Lithium metals have been considered as the most promising anode materials for next-generation rechargeable batteries due to their high theoretical capacity and low potential. Unfortunately, lithium metal anodes (LMAs) usually suffer from immoderate dendrite growth during the cycling process, which can cause serious safety concerns. Herein, we develop an alloy/polymer double-layered protective coating as an artificial solid electrolyte interphase (SEI) to mitigate the above problem. The inorganic alloy (LiF-rich Li–Sb) layer is lithiophilic with high Li-ion conductivity, enabling dendrite-free plating/stripping of lithium at a high capacity.
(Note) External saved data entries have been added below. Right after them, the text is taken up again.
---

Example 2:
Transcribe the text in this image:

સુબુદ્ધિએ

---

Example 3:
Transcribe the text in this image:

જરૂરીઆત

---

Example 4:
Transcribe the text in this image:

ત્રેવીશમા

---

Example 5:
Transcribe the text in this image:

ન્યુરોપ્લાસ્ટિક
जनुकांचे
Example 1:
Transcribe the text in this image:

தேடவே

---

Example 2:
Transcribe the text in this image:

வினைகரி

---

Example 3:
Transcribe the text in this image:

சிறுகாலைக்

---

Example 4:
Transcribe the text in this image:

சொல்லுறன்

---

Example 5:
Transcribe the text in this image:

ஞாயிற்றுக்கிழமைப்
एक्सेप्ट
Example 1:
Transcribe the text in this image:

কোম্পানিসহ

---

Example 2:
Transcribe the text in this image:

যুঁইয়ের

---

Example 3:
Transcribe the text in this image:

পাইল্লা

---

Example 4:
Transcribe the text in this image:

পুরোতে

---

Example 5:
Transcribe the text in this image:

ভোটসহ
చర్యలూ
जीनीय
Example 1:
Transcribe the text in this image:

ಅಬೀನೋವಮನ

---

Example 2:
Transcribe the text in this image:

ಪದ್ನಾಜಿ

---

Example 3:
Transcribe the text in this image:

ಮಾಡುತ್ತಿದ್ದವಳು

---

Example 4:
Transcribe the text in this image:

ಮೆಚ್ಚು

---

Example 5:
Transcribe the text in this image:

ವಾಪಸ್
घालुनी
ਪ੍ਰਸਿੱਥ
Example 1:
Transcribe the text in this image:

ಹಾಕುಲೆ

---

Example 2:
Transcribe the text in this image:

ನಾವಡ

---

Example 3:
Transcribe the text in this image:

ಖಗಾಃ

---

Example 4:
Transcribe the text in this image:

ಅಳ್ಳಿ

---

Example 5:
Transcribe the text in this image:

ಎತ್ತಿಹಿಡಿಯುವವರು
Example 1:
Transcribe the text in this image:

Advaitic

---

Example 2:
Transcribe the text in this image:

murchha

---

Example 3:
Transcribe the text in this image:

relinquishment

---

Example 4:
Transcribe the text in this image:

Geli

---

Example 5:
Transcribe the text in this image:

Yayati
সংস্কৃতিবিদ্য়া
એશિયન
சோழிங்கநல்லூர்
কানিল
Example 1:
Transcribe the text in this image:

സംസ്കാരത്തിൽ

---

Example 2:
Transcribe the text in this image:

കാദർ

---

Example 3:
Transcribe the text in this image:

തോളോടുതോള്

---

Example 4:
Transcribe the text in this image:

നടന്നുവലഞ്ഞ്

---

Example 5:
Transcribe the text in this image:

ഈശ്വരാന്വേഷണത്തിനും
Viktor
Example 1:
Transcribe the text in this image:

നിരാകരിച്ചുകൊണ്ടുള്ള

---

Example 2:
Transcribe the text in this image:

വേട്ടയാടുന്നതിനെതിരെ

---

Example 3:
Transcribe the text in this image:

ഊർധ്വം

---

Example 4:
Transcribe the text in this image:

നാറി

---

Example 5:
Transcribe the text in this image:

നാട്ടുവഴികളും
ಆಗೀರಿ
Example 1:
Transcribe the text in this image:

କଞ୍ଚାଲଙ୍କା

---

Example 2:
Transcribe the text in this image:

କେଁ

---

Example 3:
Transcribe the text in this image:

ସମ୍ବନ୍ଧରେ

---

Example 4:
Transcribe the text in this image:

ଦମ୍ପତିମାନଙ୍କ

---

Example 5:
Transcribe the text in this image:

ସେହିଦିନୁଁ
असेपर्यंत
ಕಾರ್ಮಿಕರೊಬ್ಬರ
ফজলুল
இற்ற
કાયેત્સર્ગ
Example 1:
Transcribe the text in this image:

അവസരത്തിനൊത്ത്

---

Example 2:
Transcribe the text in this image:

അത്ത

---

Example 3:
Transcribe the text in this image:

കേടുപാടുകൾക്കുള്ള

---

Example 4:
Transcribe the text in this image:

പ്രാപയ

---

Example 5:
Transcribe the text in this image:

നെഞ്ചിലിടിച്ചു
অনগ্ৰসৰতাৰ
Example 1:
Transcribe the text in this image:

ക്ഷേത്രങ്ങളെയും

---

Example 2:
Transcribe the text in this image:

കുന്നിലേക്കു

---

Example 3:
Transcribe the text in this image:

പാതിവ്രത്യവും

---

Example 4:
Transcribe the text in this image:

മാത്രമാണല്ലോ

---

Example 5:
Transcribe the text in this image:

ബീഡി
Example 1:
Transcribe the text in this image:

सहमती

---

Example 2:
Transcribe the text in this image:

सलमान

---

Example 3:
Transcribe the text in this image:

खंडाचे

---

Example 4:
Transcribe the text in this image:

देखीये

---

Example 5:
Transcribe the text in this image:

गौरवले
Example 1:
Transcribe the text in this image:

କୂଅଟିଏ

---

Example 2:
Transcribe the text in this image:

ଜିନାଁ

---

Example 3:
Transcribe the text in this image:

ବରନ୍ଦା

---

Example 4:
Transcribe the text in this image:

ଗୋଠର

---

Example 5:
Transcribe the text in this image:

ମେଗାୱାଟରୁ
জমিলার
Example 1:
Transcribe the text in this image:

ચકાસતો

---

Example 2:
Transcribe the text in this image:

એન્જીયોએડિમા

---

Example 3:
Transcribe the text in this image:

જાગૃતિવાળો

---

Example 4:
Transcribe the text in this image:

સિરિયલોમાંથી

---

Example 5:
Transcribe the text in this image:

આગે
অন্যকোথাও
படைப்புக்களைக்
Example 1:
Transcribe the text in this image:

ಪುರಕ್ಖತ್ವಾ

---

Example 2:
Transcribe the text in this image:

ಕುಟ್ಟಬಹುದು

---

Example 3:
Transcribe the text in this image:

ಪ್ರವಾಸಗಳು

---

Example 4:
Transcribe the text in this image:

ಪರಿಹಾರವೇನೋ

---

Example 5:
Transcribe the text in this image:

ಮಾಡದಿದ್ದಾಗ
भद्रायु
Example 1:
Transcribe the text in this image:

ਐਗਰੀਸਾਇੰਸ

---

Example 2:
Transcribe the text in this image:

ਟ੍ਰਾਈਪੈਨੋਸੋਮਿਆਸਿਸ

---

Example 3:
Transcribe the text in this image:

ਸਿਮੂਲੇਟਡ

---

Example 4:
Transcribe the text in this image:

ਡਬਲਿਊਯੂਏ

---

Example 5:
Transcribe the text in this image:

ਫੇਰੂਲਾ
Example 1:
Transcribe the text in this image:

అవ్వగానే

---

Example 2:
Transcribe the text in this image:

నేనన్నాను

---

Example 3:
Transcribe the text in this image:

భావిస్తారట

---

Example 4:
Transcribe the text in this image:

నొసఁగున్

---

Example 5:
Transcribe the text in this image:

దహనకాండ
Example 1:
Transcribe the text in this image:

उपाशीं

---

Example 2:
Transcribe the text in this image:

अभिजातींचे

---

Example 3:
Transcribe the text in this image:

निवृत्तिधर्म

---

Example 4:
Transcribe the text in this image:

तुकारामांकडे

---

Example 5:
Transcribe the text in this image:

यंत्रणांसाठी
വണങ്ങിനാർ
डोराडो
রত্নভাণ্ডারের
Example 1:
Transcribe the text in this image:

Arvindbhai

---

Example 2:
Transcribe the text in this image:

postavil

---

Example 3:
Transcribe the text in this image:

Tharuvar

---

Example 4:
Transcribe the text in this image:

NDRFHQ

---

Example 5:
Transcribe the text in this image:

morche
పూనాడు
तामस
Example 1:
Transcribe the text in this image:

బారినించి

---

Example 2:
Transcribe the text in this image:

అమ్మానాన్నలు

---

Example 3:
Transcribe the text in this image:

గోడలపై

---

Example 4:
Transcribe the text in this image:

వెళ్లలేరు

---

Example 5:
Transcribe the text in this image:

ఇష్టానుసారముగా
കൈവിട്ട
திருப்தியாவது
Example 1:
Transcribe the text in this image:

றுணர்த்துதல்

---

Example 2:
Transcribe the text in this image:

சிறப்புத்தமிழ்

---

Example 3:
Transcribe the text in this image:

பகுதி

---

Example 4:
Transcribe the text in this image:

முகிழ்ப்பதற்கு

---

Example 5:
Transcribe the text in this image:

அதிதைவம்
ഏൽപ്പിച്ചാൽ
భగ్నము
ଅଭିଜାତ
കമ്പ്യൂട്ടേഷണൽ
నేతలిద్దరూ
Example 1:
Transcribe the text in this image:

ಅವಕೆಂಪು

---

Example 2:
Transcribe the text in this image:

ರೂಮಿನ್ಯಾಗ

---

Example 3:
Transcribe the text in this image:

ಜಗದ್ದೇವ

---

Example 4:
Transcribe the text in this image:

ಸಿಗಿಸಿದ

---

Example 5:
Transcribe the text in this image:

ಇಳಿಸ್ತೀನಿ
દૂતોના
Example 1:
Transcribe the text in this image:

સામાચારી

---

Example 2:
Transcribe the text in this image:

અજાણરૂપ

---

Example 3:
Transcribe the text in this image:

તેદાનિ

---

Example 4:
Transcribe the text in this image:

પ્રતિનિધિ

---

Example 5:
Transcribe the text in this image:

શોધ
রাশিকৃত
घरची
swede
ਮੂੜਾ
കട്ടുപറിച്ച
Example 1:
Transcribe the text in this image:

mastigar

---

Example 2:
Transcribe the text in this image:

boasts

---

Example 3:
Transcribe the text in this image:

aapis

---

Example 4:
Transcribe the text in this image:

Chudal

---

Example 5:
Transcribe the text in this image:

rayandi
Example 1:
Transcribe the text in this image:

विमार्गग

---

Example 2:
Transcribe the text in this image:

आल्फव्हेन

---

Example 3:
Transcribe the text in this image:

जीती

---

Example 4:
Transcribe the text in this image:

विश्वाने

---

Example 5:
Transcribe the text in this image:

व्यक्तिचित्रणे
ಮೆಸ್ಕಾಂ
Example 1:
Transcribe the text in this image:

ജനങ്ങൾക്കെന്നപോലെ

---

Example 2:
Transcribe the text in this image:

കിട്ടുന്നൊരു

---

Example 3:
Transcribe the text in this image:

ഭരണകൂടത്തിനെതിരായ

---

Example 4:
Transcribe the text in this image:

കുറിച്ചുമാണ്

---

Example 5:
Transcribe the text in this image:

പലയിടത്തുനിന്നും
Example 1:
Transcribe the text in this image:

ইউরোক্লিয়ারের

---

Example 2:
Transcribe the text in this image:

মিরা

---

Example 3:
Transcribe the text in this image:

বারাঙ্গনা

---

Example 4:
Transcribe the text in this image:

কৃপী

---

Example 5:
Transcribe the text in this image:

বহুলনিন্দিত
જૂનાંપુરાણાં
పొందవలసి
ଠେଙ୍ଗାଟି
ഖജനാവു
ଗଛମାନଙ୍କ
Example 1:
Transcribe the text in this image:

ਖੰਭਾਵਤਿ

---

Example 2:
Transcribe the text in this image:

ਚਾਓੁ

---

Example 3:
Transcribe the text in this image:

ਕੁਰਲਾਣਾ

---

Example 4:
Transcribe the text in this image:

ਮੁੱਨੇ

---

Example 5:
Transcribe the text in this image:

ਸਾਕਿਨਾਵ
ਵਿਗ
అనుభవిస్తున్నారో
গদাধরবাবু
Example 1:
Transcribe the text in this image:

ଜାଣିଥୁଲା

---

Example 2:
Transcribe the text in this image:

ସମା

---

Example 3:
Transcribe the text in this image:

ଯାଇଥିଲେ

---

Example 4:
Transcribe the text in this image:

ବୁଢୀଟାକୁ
The organic polymer (commercial rubber) layer is highly flexible, keeping the artificial SEI stable during cycling. The use of double-layered coating results in significantly improved cycling stability for LMAs (500 h for a symmetric cell with a capacity of 1 mA h cm⁻²) in both ether- and carbonate-based electrolytes, which is much better than for cells employing pristine lithium or single-alloy-protected lithium. It should be noted that the Li–Sb alloy layer was created from a low-cost precursor (SbF₃). We believe that the design of double layer protective coating using low-cost raw materials provides a new pathway to achieve dendrite-free LMAs with an enhanced cycling life.